▶ [Data for the task]:
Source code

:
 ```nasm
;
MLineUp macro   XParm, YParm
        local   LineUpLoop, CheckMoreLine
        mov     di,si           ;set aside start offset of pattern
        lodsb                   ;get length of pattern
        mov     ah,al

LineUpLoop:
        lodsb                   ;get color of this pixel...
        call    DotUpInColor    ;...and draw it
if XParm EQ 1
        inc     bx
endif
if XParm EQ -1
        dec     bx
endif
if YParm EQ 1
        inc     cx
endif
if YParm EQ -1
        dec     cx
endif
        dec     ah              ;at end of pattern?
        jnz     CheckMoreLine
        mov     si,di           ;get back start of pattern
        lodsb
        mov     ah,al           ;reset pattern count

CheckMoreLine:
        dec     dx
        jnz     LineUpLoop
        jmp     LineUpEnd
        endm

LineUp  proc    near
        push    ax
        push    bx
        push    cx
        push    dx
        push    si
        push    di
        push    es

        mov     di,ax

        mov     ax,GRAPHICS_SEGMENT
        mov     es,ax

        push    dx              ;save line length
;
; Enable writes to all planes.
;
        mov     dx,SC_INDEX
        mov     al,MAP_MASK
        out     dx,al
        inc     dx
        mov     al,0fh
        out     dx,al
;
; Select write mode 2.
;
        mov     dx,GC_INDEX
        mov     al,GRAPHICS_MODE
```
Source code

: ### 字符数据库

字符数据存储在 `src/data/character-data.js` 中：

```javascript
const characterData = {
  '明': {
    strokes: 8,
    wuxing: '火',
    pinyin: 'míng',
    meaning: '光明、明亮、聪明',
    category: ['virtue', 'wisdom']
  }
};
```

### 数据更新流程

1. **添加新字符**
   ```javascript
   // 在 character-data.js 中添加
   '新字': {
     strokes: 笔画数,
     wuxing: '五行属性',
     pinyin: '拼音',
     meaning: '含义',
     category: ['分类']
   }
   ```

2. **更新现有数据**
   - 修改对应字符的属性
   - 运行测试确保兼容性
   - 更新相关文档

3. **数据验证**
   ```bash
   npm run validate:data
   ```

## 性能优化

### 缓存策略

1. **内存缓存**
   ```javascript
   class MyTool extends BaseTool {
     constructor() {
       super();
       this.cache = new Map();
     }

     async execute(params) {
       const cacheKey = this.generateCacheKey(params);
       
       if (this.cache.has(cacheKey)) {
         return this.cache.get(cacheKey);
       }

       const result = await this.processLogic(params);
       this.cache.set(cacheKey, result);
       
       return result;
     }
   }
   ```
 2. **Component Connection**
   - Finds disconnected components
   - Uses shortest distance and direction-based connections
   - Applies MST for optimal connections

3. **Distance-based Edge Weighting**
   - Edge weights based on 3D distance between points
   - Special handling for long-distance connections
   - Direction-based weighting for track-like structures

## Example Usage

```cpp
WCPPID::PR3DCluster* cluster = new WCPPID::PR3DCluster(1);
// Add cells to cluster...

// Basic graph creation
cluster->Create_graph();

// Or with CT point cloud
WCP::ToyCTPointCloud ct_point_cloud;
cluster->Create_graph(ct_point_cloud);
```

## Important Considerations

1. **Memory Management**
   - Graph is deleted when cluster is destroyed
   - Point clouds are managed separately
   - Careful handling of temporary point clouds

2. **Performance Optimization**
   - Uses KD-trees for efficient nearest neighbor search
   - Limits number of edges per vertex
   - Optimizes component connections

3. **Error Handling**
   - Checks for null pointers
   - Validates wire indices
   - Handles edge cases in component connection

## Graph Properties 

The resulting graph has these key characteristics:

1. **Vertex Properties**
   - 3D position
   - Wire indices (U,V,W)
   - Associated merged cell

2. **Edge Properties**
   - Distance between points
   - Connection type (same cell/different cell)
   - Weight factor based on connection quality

▶ [Problem description]: The expected answer is every line in the data above that carries the string "between".

▶ [Finished exercise]:
   - Edge weights based on 3D distance between points
   - Distance between points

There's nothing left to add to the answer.